TAREA ASIGNADA 1:
Responde a estas preguntas sobre el artículo de salud e impuestos:
(a) ¿Qué romance se cita en el artículo?
(b) ¿Qué impuestos acordó aumentar el Gobierno?
(c) ¿Qué cargo ocupa la señora Calviño?
TAREA ASIGNADA 2:
Prosigue el artículo de salud e impuestos a partir de su última frase.

TEXTO PROPORCIONADO:
---+---
Salud e impuestos

¿Acierta el Gobierno al subir los impuestos cuando el consumo se derrumba? No tardaremos en averiguarlo

Parece que el Gobierno se aburre si no levanta alguna polvareda, de modo que henos aquí otra vez discutiendo, no sobre la oportunidad y la eficacia del toque de queda, sino sobre la legalidad misma de un plazo tan dilatado -"Que por mayo era, por mayo", dice el Romance del prisionero-, al albur del Ejecutivo. Entre medias, el Gobierno acordaba el aumento de los impuestos a empresas y rentas altas, lo cual no pareció agradarle mucho a la vicepresidenta económica, señora Calviño, cuyo gesto de contrariedad y fatiga quizá dijera más de lo que pretendía. Y lo que pretendía nunca lo sabremos, salvo que doña Nadia tenga a bien confesarlo.
---+---
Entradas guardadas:
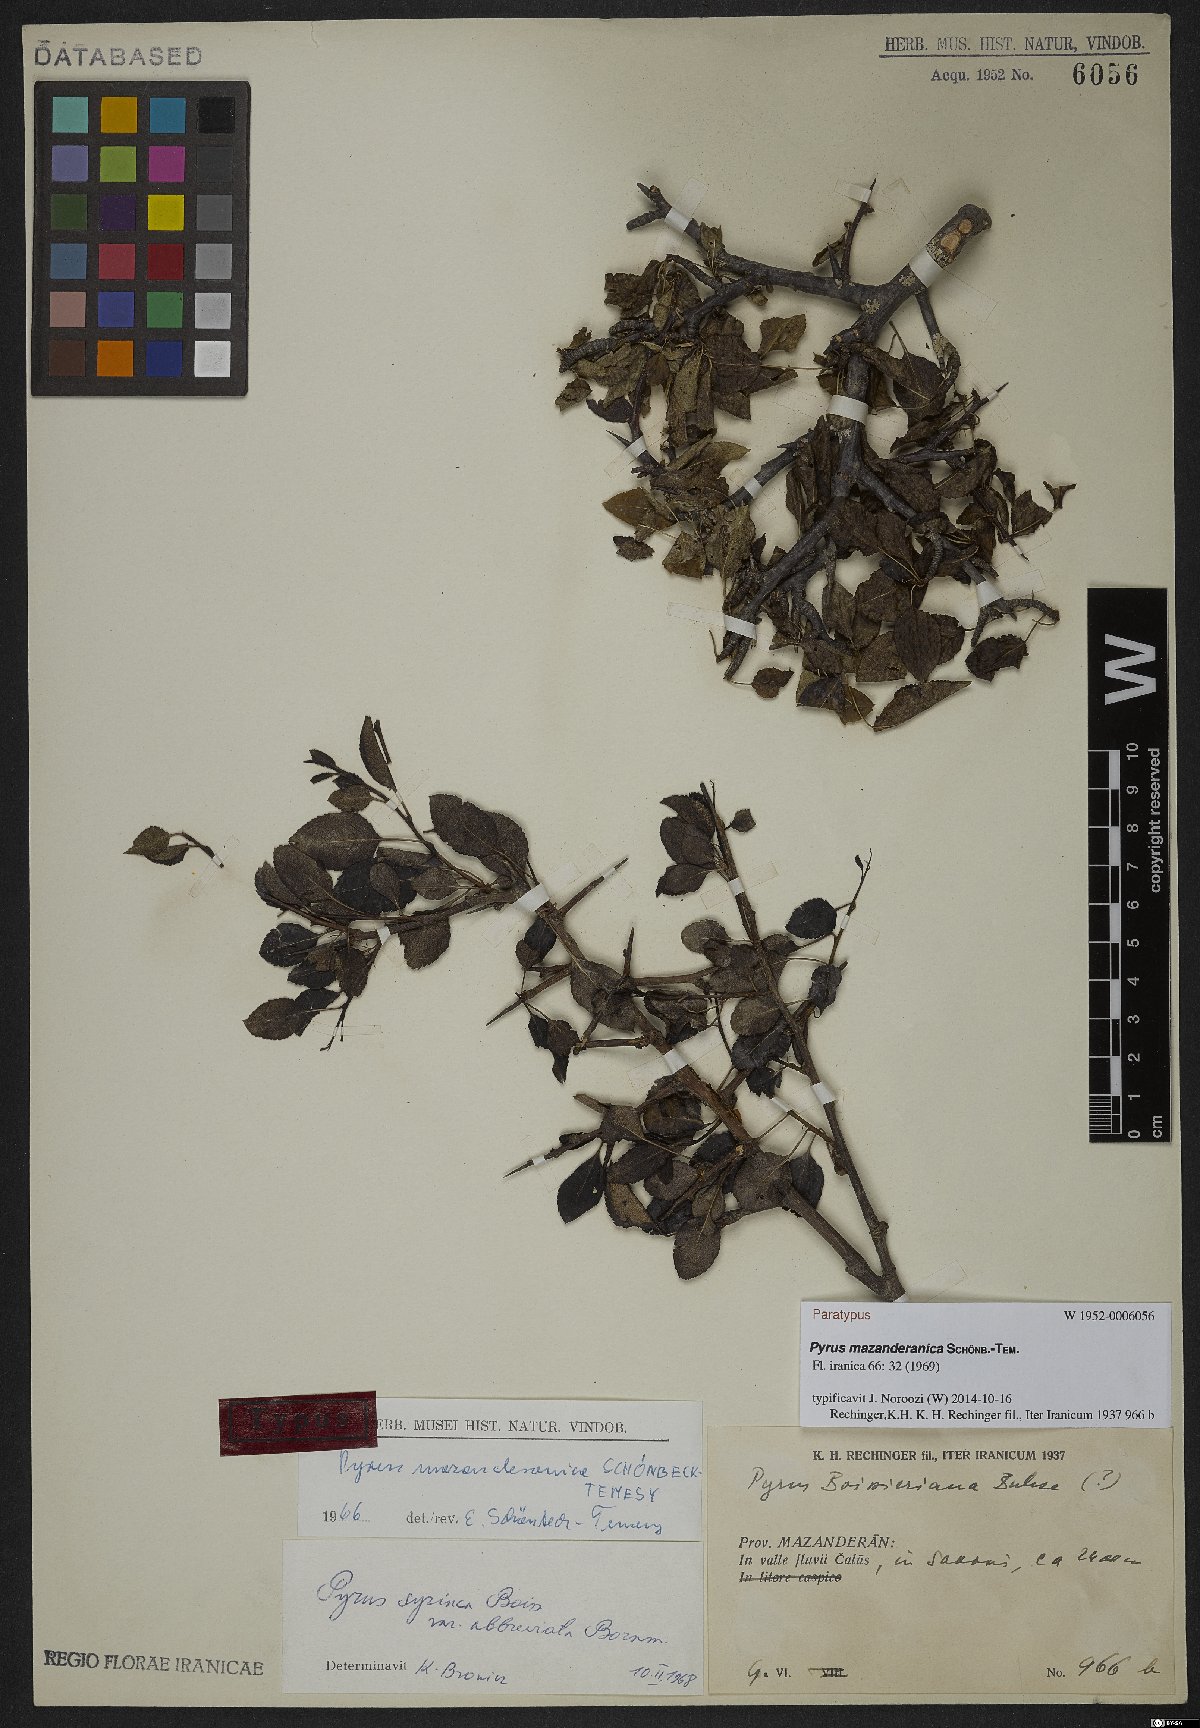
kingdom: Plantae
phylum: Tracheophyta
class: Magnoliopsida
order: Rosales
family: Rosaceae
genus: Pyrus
---+---
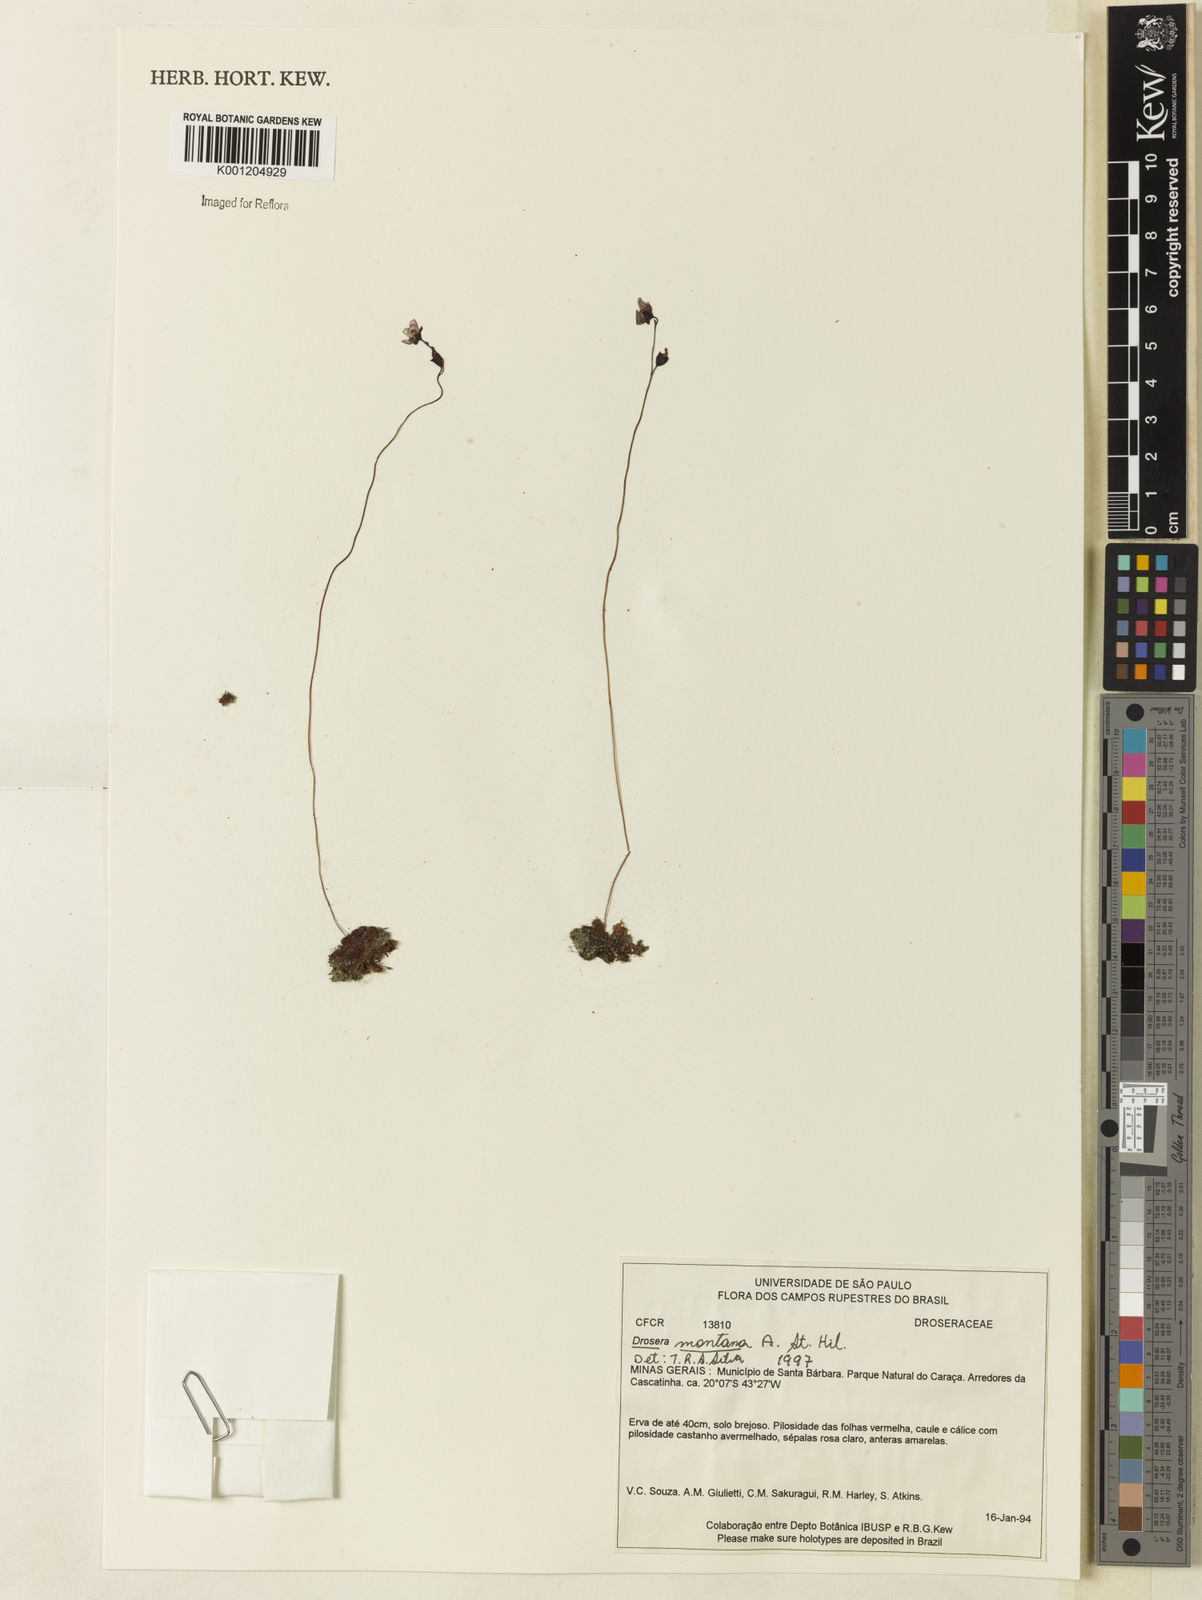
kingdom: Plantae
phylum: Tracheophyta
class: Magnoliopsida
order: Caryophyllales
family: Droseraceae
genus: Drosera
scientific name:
---+---
RESPUESTA 1:
(a) El Romance del prisionero.
(b) Los impuestos a empresas y rentas altas.
(c) Es la vicepresidenta económica.

RESPUESTA 2:
Si doña Nadia era partidaria de bajar los impuestos, de congelar los sueldos o de lo que fuere, lo cierto es que doña Nadia ha fracasado. O ha puesto cara de fracaso y hartazgo para que así lo entendamos. Sin embargo, lo que salga de su negociado es de la mayor importancia. Y no sólo porque los impuestos son, para el habitante de la posmodernidad, algo parecido la prefiguración del Mal; un Mal ayuno de trascendencia, pero de maldad probada. Sino porque de los impuestos, y de las medidas ahora acordadas, saldrá una economía más o menos solvente. Vale decir, una economía capaz de sufragar sus gastos sanitarios. De modo que cuando planteamos la disyuntiva salud/economía, como opciones opuestas en esta hora del mundo, acaso no estemos planteando nada. Sin economía, sin tributos, sin ese intercambio de cromos, tan lucrativo como indispensable, al que llamamos comercio, no habrá un sistema de salud que atienda a nuestros enfermos. Con lo cual, la alternativa real que se nos ofrece es aquella que escoge entre mantener los hospitales o languidecer, hasta la consunción, en el sillón orejero.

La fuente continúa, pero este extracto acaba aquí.